Provided material —
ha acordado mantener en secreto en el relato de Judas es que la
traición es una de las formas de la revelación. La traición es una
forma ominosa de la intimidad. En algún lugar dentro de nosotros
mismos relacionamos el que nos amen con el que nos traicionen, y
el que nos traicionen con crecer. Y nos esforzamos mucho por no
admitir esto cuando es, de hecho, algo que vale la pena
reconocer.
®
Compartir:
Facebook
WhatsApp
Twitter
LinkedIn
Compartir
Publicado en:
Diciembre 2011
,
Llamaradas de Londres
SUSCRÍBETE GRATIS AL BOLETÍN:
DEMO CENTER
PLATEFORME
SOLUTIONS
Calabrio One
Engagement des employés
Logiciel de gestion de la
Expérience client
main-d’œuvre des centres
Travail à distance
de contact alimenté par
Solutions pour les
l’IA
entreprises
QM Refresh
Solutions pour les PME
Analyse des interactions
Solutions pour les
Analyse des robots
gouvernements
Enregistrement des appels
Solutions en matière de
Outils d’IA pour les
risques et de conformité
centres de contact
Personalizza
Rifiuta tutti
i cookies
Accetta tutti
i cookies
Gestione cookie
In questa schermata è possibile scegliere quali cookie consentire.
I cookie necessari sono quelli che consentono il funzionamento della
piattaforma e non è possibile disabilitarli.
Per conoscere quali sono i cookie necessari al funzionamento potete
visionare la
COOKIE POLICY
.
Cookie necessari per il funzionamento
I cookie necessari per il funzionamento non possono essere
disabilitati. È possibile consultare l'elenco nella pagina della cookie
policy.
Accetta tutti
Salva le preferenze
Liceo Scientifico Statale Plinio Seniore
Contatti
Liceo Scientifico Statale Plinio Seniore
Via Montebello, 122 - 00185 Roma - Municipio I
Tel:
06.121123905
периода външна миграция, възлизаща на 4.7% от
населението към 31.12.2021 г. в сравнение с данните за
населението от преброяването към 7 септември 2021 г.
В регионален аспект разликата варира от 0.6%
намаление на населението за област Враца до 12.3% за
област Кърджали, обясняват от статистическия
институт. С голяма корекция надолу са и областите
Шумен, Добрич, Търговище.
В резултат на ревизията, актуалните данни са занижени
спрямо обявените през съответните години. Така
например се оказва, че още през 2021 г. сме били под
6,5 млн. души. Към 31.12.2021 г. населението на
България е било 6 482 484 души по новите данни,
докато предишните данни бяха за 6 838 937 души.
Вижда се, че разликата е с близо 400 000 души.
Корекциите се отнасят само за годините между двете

Exercise goal — Please set down the full listing above, word for word.

Answer to the exercise —
ha acordado mantener en secreto en el relato de Judas es que la
traición es una de las formas de la revelación. La traición es una
forma ominosa de la intimidad. En algún lugar dentro de nosotros
mismos relacionamos el que nos amen con el que nos traicionen, y
el que nos traicionen con crecer. Y nos esforzamos mucho por no
admitir esto cuando es, de hecho, algo que vale la pena
reconocer.
®
Compartir:
Facebook
WhatsApp
Twitter
LinkedIn
Compartir
Publicado en:
Diciembre 2011
,
Llamaradas de Londres
SUSCRÍBETE GRATIS AL BOLETÍN:
DEMO CENTER
PLATEFORME
SOLUTIONS
Calabrio One
Engagement des employés
Logiciel de gestion de la
Expérience client
main-d’œuvre des centres
Travail à distance
de contact alimenté par
Solutions pour les
l’IA
entreprises
QM Refresh
Solutions pour les PME
Analyse des interactions
Solutions pour les
Analyse des robots
gouvernements
Enregistrement des appels
Solutions en matière de
Outils d’IA pour les
risques et de conformité
centres de contact
Personalizza
Rifiuta tutti
i cookies
Accetta tutti
i cookies
Gestione cookie
In questa schermata è possibile scegliere quali cookie consentire.
I cookie necessari sono quelli che consentono il funzionamento della
piattaforma e non è possibile disabilitarli.
Per conoscere quali sono i cookie necessari al funzionamento potete
visionare la
COOKIE POLICY
.
Cookie necessari per il funzionamento
I cookie necessari per il funzionamento non possono essere
disabilitati. È possibile consultare l'elenco nella pagina della cookie
policy.
Accetta tutti
Salva le preferenze
Liceo Scientifico Statale Plinio Seniore
Contatti
Liceo Scientifico Statale Plinio Seniore
Via Montebello, 122 - 00185 Roma - Municipio I
Tel:
06.121123905
периода външна миграция, възлизаща на 4.7% от
населението към 31.12.2021 г. в сравнение с данните за
населението от преброяването към 7 септември 2021 г.
В регионален аспект разликата варира от 0.6%
намаление на населението за област Враца до 12.3% за
област Кърджали, обясняват от статистическия
институт. С голяма корекция надолу са и областите
Шумен, Добрич, Търговище.
В резултат на ревизията, актуалните данни са занижени
спрямо обявените през съответните години. Така
например се оказва, че още през 2021 г. сме били под
6,5 млн. души. Към 31.12.2021 г. населението на
България е било 6 482 484 души по новите данни,
докато предишните данни бяха за 6 838 937 души.
Вижда се, че разликата е с близо 400 000 души.
Корекциите се отнасят само за годините между двете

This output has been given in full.